Personal information
- Full name: Cyril Walter Powell
- Date of birth: 5 March 1898
- Place of birth: Carlton, Victoria
- Date of death: 5 February 1949 (aged 50)
- Place of death: Parkville, Victoria
- Original team(s): Northcote / Preston
- Height: 178 cm (5 ft 10 in)
- Weight: 76 kg (168 lb)

Playing career^{1}
- Years: Club / Games (Goals)
- 1927: Richmond / 6 (0)
- 1928–29: South Melbourne / 20 (0)
- Total:  / 26 (0)
- ^{1} Playing statistics correct to the end of 1929.

= Cyril Powell =

Australian rules footballer

Cyril Walter "Pip" Powell (5 March 1898 – 5 February 1949) was a former Australian rules footballer who played with Northcote, and Geelong in the Victorian Football Association (VFA), and with Richmond and South Melbourne in the Victorian Football League (VFL).

==Family==
The son of Walter Richard Powell, and Emma Harcourt Jane Powell, née Walker, Cyril Walter Powell was born at Carlton, Victoria on 5 March 1898.

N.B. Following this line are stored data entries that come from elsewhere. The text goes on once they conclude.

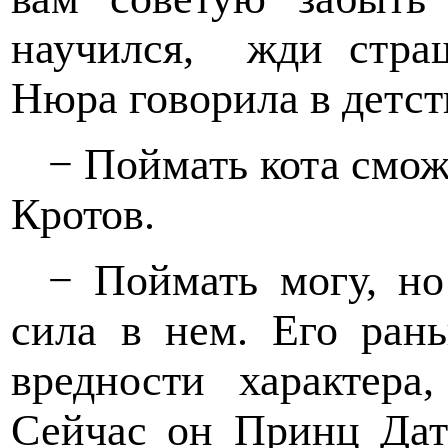
научился,
жди стра
Нюра говорила в детст
− Поймать кота смож
Кротов.
− Поймать могу, но
сила в нем. Его ран
вредности характера
Сейчас он Принц Дат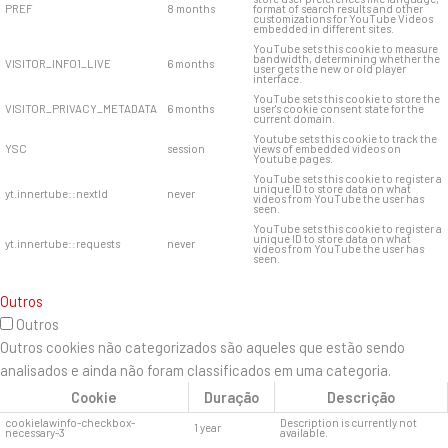
PREF
8 months
format of search results and other
customizations for YouTube Videos
embedded in different sites.
YouTube sets this cookie to measure
bandwidth, determining whether the
VISITOR_INFO1_LIVE
6 months
user gets the new or old player
interface.
YouTube sets this cookie to store the
VISITOR_PRIVACY_METADATA
6 months
user's cookie consent state for the
current domain.
Youtube sets this cookie to track the
YSC
session
views of embedded videos on
Youtube pages.
YouTube sets this cookie to register a
unique ID to store data on what
yt.innertube::nextId
never
videos from YouTube the user has
seen.
YouTube sets this cookie to register a
unique ID to store data on what
yt.innertube::requests
never
videos from YouTube the user has
seen.
Outros
Outros
Outros cookies não categorizados são aqueles que estão sendo
analisados ​​e ainda não foram classificados em uma categoria.
Cookie
Duração
Descrição
cookielawinfo-checkbox-
Description is currently not
1 year
necessary-3
available.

He married Marie Frances Lucinda Josephine "Nance" Boustiere (1895-1975) in 1918.

His son, also Cyril Powell, played 184 senior games with Northcote in the VFA, and was the club's best and fairest in 1950.

==Cricket==
A medium pace bowler, and a middle order batsman, he played First Grade District Cricket with Northcote Cricket Club: 63 matches in 16 seasons (1926/27 to 1942/43), scoring 1127 runs (highest score, 121 not out), and taking 27 wickets (best performance, 7 wickets).

==Football==
Powell was a full back, a fine mark, and a good kick.

===Northcote (VFA)===
Recruited from Preston Juniors, he played 34 games and kicked 4 goals for Northcote in the VFA in two seasons (1922 to 1923).

===Geelong (VFA)===
He played 47 games and kicked 4 goals for Geelong (Association) in the VFA in three seasons (1924 to 1926).

===Richmond (VFL)===
Cleared from Geelong (Association) to Richmond on 27 April 1927, he played 10 Games and kicked 2 goals with the Richmond Second XVIII, and 6 games with the Richmond First XVIII in the 1927 season.

Powell made his VFL debut, against South Melbourne, on 11 June 1927, when he replaced the regular Richmond full-back, Donald Don, who was in Tasmania on business.

Don, playing for Victoria, dislocated his shoulder in the 15 August 1927 match against Tasmania at the 1927 Melbourne Carnival and was unable to play again for the rest of the season. Powell replaced Don at full-back for the remaining five games of the 1927 season, including the 1927 Grand Final.

==Death==
He died at the Royal Melbourne Hospital on 5 February 1949.